Thursday, November 7, 2013

Violins


I constructed a grave for the might-have-been.
I buried down the dreams it could have had.
I patted the earth flat where its skin could have sat.
The green, green grass curled between my toes was something of splendor.
I think it was a storybook ending. It was all I could’ve asked for.
When I was your girl, when we ate breakfast together,
when we had sing-alongs in your car, when harps sounded more like heaven
and less like love songs that didn’t come to be,
we were the blue pinstriped suit and navy ball gown.
We were on patrol for people to smile at while
we swung our hands between our hips.

Today, I planted new violins beside the headstone.
I made the ground even and hid the tears beneath the concrete.
I brushed away the imprints I made with my knees and swept away my footsteps.

Dear God,
When I get better, I expect him to be at my door
with a bouquet of purple flowers. Please not roses.
Dear God,
There’s no pressure. I know he’s a lie. But I ask anyway.
Dear God,
Don’t forget to place a flower with black wrapped around it
on every other Thursday on our grave.
I don’t want to forget.

I saw your sister at Church last week and didn’t smile at her.
Does that make me a horrible person?
I wanted so badly to say something, but I’m giving up on you.
There aren’t even metaphors to give you now.
I actually had a letter in my pocket, tickled with frilly words
and peppermint paper.
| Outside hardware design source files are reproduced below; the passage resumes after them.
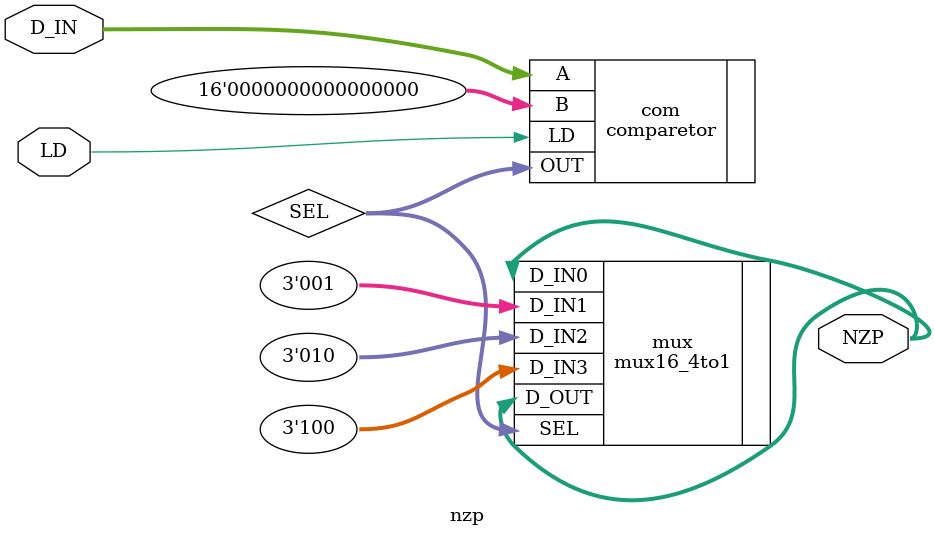
<source format=v>
module nzp (
	input [15:0]D_IN,
	input LD,
	output [2:0]NZP
);
	wire [1:0] SEL;
	comparetor com(.A(D_IN),.B({16{1'b0}}),.LD(LD),.OUT(SEL));
	mux16_4to1 #(3)mux(.SEL(SEL),.D_IN0(NZP),.D_IN1(3'b001),.D_IN2(3'b010),.D_IN3(3'b100),.D_OUT(NZP));
endmodule
</source>
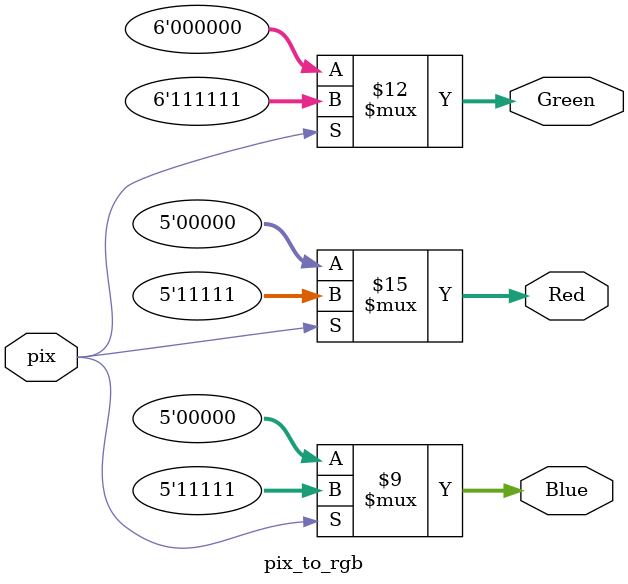
<source format=sv>
module coord_gen
(
	input		[9:0]		HorizontalCounter,
	input		[9:0]		VerticalCounter,
	
	output	[6:0]	y,
	output	[6:0] x
);

assign x = (HorizontalCounter < 640) ? (HorizontalCounter/8):0;
assign y = (VerticalCounter < 480) ? (VerticalCounter/12):0;

endmodule


module screen_memory
(
	input		[6:0]	x,
	input		[6:0]	y,
	
	output	[6:0]	char
);


reg [7:0] memory [3599:0];  // memory with 3599 entries of 8 bit characters


assign char = memory[x*80+y];


initial
begin
	integer i;
	for (i=0;i<3600;i=i+1)
	begin
		memory[i] = (i%60)+32;
	end
	
	//memory[164] = 70;
end

/*
always @(*)
begin

	if (VerticalCounter < 48 && HorizontalCounter < 64)
		char <= 70;
	else char <= 0;

end
*/

endmodule




module char_controller
(
	input							clock25,
	input				[9:0]		HorizontalCounter,
	input				[9:0]		VerticalCounter,

	output 	reg	[6:0]		address = 0
);



endmodule




module char_gen
(
	input							clock25,
	input				[95:0]	data_in,
	input				[9:0]		HorizontalCounter,
	input				[9:0]		VerticalCounter,

	output 	reg				Pixel = 0
);

reg [7:0] line = 0;
reg[2:0] i = 0;
reg [95:0] data = 0;

always @(posedge clock25)
begin
		
	data <= data_in;
	
	case (VerticalCounter % 12)
		10'd0: line <= data[95:88];
		10'd1: line <= data[87:80];
		10'd2: line <= data[79:72];
		10'd3: line <= data[71:64];
		10'd4: line <= data[63:56];
		10'd5: line <= data[55:48];
		10'd6: line <= data[47:40];
		10'd7: line <= data[39:32];
		10'd8: line <= data[31:24];
		10'd9: line <= data[23:16];
		10'd10: line <= data[15:8];
		10'd11: line <= data[7:0];

	endcase


	if (VerticalCounter < 480 && HorizontalCounter < 640)
	begin
		Pixel <= line[i];
		i<=i+1;
	end
	else
	begin
		Pixel <= 0;
		i<=0;
	end
		
	
end



endmodule





module font_rom
(
	input [6:0] address,
	output [95:0] data_out
);


reg [95:0] memory [0:127]; // memory with 128 entries of 96 bit(8x12 font)
assign data_out = memory[address];

initial
begin
	$readmemh("src/char_array3.txt", memory);
	//address<=70;
end



endmodule




module pix_to_rgb
(
	input					pix,
	output	reg[4:0]	Red = 5'd0,
	output	reg[5:0]	Green = 6'd0,
	output	reg[4:0]	Blue = 5'd0
);



always @(*)
begin
	if (pix == 0)
	begin
		Red <= 0;
		Green <= 0;
		Blue <= 0;
	end
	else
	begin
		Red <= 5'b11111;
		Green <= 6'b111111;
		Blue <= 5'b11111;
	end
end

endmodule





</source>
I clenched it in my fingers
to give to her before I dropped it in the trash.
Would you read it anyway?

When will this stop hurting?
I visited our grave again today.

Sometimes, when I sleep, I walk down the stairs
and hug the couch pillows.
I wake up on top of wet cloth and soaking cheeks.
But I don’t cry for you.

Today, I plucked each violin and listened to the major and minor ‘C’.
They sounded too much like apologies, so I ripped them out by the roots.
Empty holes lie beside our forgiven words:
 “Here lies the ones who could’ve been, who should’ve been,
but who aren’t.”

To tell you the truth, I don’t miss the greenery—
only the ghostly notes between each single string.
Funny, that’s what I sound like anyway.

**I wrote this in about 10 minutes... I was listening to sad songs and reading other poetry and suddenly this crossed my mind. Be brutal--I like the concepts that this poem speaks of but I don't think it's quite there yet, you know? Thanks all!